● Task
Reproduce the records starting at their first line and ending at the line that contains "list operator qualifie", replacing "bounding box" with "enclosing rectangle" and leaving everything else unchanged.

● Material for this exercise
____________________
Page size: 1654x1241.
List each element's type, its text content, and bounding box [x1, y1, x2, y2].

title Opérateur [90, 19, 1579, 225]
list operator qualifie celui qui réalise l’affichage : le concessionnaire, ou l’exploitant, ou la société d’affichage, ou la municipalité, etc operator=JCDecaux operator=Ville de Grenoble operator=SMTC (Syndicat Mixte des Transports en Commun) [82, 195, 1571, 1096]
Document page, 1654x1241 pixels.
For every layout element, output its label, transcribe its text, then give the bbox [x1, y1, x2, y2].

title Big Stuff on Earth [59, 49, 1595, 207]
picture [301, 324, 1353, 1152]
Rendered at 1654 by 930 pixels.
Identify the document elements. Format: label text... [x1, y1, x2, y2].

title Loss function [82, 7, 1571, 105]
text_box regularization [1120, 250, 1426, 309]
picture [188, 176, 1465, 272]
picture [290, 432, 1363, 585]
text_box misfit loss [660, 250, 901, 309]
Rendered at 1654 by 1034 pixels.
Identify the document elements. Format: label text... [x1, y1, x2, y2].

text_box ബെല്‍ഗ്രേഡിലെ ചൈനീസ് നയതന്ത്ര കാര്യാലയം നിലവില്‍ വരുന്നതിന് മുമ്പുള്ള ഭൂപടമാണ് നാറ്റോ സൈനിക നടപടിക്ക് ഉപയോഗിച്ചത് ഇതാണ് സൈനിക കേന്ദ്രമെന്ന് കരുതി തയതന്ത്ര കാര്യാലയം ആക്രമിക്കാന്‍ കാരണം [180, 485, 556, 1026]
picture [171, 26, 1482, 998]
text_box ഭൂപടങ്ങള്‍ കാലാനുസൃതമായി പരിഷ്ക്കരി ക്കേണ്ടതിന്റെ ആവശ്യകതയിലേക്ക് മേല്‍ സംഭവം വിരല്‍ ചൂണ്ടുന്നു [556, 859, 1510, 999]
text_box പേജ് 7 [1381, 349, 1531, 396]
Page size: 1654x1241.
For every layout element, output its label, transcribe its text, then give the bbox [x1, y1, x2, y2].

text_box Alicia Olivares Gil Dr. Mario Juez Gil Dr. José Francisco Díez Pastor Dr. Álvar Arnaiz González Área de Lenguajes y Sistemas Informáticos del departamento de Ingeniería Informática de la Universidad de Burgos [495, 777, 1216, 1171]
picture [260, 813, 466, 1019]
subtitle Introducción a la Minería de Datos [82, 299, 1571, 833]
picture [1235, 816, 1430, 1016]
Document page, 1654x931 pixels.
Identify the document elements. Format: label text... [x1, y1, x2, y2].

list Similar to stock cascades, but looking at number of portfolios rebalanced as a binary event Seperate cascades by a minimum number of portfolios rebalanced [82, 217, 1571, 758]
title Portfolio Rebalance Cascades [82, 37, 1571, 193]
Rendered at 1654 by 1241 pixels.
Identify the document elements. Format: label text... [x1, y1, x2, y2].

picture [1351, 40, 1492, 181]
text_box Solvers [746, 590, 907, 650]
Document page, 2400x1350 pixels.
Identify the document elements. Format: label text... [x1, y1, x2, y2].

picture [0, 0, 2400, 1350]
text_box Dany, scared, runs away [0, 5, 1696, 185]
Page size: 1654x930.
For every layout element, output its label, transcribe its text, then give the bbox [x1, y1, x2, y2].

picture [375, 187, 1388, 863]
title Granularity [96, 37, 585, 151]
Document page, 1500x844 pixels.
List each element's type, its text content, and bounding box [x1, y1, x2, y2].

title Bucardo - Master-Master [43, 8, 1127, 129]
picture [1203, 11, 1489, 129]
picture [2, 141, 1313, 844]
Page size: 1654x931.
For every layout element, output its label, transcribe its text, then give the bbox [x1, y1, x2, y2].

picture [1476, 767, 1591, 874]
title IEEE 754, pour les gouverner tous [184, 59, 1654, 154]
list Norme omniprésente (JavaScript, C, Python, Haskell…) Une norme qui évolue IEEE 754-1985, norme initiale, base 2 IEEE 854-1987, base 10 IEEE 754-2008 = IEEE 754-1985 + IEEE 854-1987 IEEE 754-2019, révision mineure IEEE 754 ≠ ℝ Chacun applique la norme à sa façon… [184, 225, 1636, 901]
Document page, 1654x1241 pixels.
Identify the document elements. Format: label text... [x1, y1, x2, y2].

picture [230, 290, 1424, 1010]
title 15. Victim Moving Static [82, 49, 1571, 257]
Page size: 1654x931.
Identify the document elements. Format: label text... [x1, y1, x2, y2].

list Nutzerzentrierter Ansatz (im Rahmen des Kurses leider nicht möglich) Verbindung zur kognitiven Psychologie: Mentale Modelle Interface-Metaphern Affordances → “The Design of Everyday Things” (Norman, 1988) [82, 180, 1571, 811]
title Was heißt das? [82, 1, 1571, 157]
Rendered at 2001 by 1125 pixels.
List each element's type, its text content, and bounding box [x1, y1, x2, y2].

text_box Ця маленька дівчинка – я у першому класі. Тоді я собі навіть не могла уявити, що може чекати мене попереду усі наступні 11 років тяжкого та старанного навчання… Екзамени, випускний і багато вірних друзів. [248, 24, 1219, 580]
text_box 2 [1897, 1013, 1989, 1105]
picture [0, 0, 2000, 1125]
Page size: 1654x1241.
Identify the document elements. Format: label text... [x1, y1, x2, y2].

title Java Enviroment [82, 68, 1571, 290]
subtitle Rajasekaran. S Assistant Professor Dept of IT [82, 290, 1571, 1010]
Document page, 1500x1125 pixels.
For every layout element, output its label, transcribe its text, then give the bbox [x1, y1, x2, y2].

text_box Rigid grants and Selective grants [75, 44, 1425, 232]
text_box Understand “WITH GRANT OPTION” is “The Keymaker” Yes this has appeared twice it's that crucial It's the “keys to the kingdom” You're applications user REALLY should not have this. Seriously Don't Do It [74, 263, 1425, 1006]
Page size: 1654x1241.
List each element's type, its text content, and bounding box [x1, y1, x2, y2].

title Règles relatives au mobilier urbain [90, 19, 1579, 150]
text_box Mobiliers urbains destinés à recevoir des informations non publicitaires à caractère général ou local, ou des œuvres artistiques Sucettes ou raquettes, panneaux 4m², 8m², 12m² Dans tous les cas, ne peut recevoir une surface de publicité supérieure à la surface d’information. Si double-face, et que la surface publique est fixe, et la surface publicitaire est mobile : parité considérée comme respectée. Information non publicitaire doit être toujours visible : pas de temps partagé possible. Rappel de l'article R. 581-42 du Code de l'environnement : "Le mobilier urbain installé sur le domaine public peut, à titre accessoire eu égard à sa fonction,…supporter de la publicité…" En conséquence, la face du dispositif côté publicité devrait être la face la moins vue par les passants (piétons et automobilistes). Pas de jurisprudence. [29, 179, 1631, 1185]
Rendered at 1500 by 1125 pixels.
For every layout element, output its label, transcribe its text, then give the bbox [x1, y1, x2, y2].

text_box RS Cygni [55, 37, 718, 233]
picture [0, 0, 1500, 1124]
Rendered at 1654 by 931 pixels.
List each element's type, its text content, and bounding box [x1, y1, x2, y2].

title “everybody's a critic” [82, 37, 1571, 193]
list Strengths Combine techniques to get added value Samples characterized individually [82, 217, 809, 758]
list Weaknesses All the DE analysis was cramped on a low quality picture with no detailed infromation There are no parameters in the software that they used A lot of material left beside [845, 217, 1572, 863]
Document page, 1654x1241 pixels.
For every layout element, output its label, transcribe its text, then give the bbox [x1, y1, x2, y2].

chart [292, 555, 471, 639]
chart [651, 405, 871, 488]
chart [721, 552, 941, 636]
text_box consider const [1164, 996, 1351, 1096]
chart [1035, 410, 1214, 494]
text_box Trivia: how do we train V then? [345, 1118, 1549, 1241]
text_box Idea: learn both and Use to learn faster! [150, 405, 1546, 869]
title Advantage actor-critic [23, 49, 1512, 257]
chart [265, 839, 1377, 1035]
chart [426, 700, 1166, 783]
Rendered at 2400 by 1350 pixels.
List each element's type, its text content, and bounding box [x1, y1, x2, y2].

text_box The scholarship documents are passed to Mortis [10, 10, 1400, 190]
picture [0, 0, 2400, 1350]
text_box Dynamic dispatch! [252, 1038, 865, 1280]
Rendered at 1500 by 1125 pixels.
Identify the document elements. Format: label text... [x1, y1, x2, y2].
____________________
● Written answer
Page size: 1654x1241.
List each element's type, its text content, and enclosing rectangle [x1, y1, x2, y2].

title Opérateur [90, 19, 1579, 225]
list operator qualifie celui qui réalise l’affichage : le concessionnaire, ou l’exploitant, ou la société d’affichage, ou la municipalité, etc operator=JCDecaux operator=Ville de Grenoble operator=SMTC (Syndicat Mixte des Transports en Commun) [82, 195, 1571, 1096]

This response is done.